Wednesday, September 28, 2011

Adam Smith and Thomas Jefferson, together again!

PQED writer and WHY?'s host Jack Russell Weinstein is this week's guest on NPR's long-running show The Thomas Jefferson Hour. In the episode "Untrammeled Economy," Jack portrays Scottish philosopher and economist Adam Smith, and discusses morality and its connection to economics.

Click here to listen to online -- look for episode 938.
(Or, click here if you want to download the episode or subscribe to the TJ hour Podcast) 

And revisit the Thomas Jefferson Hour next week when Jack and the host Clay Jenkinson discuss the classic book Robinson Crusoe (and argue a lot!).

Jack’s first appearance as Adam Smith was in Thomas Jefferson Hour episode #766. Go to the TJ Hour Archives to listen.

Clay, by the way, was the guest on the most recent episode of WHY? "Philosophy of Water." Click here to listen.

Friday, September 9, 2011

Next Episode of WHY? "The Philosophy of Water" with Clay Jenkinson. Sunday, September 11, 5 p.m. Central

WHY? Radio presents:

"Philosophy of Water"
with guest Clay Jenkinson.

Sunday, September 11 at 5 p.m. central

Water is a force for life and for destruction. We simultaneously take it for granted and infuse it with profound meanings. Some of the deepest political battles revolve around its access, yet for most of us, these debates are invisible or disregarded. What is the philosophy of water? How does it affect our lives, and what happens what we are denied it, face too much of it, and when it becomes our enemy? Join host Jack Russell Weinstein and his guest Clay Jenkinson as they swim though these questions, asking about the legacy of hurricane Katrina, the recent floods in Minot, North Dakota, and the struggle to supply clean, accessible water to the world.

Clay Jenkinson is the Director of The Dakota Institute through The Lewis & Clark Fort Mandan Foundation, Chief Consultant to The Theodore Roosevelt Center through Dickinson State University, Distinguished Humanities Scholar at Bismarck State College, and a columnist for the Bismarck Tribune.
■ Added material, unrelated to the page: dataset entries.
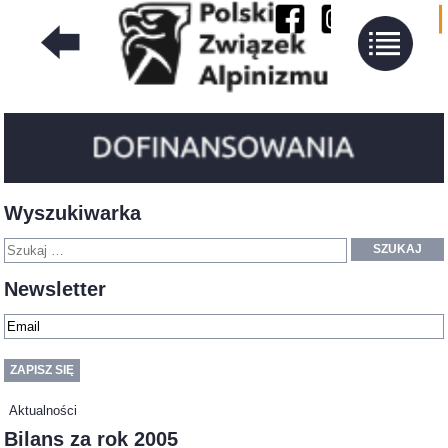
Wyszukiwarka
SZUKAJ
Newsletter
Aktualności
Bilans za rok 2005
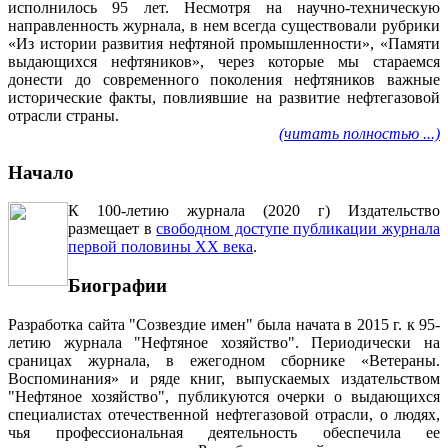
исполнилось 95 лет. Несмотря на научно-техническую
направленность журнала, в нем всегда существовали рубрики
«Из истории развития нефтяной промышленности», «Памяти
выдающихся нефтяников», через которые мы стараемся
донести до современного поколения нефтяников важные
исторические факты, повлиявшие на развитие нефтегазовой
отрасли страны.
(читать полностью ...)
Начало
К 100-летию журнала (2020 г) Издательство
размещает в
свободном доступе публикации журнала
первой половины ХХ века
.
Биографии
Разработка сайта "Созвездие имен" была начата в 2015 г. к 95-
летию журнала "Нефтяное хозяйство". Периодически на
сраницах журнала, в ежегодном сборнике «Ветераны.
Воспоминания» и ряде книг, выпускаемых издательством
"Нефтяное хозяйство", публикуются очерки о выдающихся
специалистах отечественной нефтегазовой отрасли, о людях,
чья профессиональная деятельность обеспечила ее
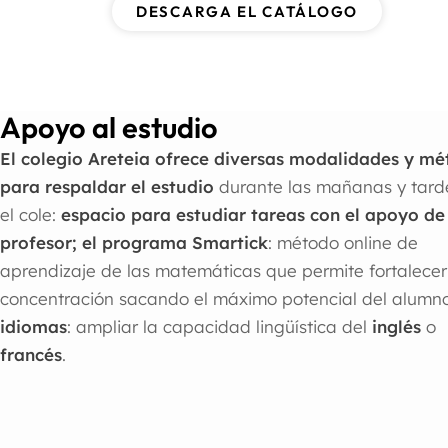
DESCARGA EL CATÁLOGO
Apoyo al estudio
El colegio Areteia ofrece diversas modalidades y m
para respaldar el estudio
durante las mañanas y tard
el cole:
espacio para estudiar tareas con el apoyo de
profesor; el programa Smartick
: método online de
aprendizaje de las matemáticas que permite fortalecer
concentración sacando el máximo potencial del alumn
idiomas
: ampliar la capacidad lingüística del
inglés
o
francés
.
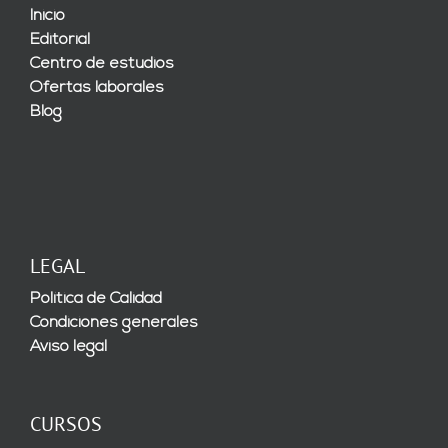
Inicio
Editorial
Centro de estudios
Ofertas laborales
Blog
LEGAL
Política de Calidad
Condiciones generales
Aviso legal
CURSOS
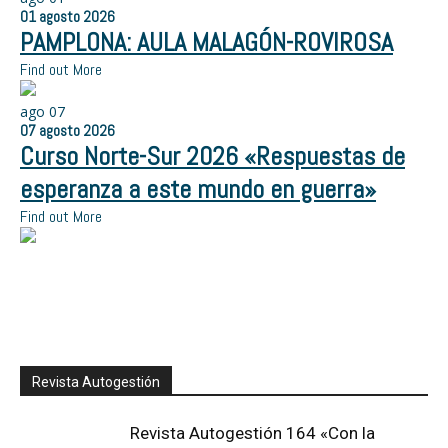
01
agosto
2026
PAMPLONA: AULA MALAGÓN-ROVIROSA
Find out More
ago
07
07
agosto
2026
Curso Norte-Sur 2026 «Respuestas de
esperanza a este mundo en guerra»
Find out More
Revista Autogestión
Revista Autogestión 164 «Con la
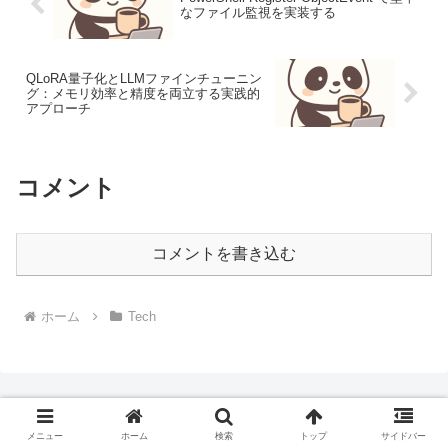
なファイル監視を実装する
QLoRA量子化とLLMファインチューニン
グ：メモリ効率と精度を両立する実践的
アプローチ
コメント
コメントを書き込む
ホーム
Tech
メニュー
ホーム
検索
トップ
サイドバー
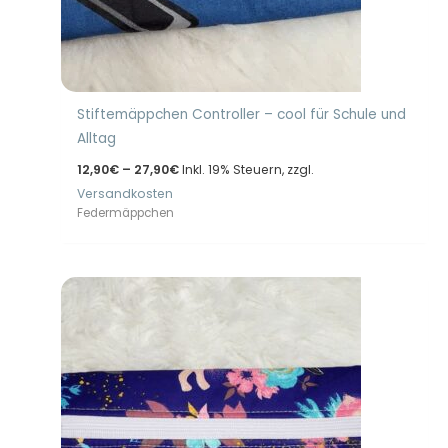
Stiftemäppchen Controller – cool für Schule und
Alltag
Preisspanne:
12,90
€
–
27,90
€
Inkl. 19% Steuern, zzgl.
12,90€
Versandkosten
bis
27,90€
Federmäppchen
A cultural commentator who has devoted most of his professional career to public humanities programs, Clay is the host of public radio's The Thomas Jefferson Hour. He has been honored by two United States presidents for his work. On November 6, 1989, he received one of the first five Charles Frankel Prizes, the National Endowment for the Humanities' highest award (now called the National Humanities Medal), at the nomination of the NEH Chair, Lynne Cheney. Since his first work with the North Dakota Humanities Council in the late 1970s, including a pioneering first-person interpretation of Meriwether Lewis, Clay Jenkinson has made thousands of presentations throughout the United States and its territories, including Guam and the Northern Marianas. He is also the author of numerous books.